**Instruction:** Only the lines running from the line with "X62250000Y-58600000D03*" to the end of the records below belong in the answer, each copied exactly.

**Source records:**
++++++++

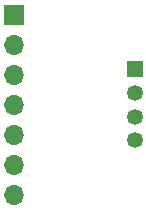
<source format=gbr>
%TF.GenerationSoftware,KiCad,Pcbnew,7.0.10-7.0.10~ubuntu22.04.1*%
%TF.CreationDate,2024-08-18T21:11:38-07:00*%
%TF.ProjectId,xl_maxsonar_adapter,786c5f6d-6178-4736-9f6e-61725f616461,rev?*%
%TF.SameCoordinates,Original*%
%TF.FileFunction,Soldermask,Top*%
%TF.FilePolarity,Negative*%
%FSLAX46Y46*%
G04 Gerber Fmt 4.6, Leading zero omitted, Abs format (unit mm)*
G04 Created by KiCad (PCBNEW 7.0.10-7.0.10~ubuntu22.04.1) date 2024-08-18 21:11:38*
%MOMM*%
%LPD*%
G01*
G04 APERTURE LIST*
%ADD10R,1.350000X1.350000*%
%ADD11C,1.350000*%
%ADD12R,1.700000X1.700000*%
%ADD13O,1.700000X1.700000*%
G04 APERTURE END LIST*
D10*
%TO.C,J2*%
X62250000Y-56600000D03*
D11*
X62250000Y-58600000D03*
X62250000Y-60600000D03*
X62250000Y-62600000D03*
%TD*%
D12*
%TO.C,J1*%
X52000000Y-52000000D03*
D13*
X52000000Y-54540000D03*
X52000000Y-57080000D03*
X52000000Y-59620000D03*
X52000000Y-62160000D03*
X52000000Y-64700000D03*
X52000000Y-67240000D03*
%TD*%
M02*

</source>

++++++++

**Result:**
X62250000Y-58600000D03*
X62250000Y-60600000D03*
X62250000Y-62600000D03*
%TD*%
D12*
%TO.C,J1*%
X52000000Y-52000000D03*
D13*
X52000000Y-54540000D03*
X52000000Y-57080000D03*
X52000000Y-59620000D03*
X52000000Y-62160000D03*
X52000000Y-64700000D03*
X52000000Y-67240000D03*
%TD*%
M02*

</source>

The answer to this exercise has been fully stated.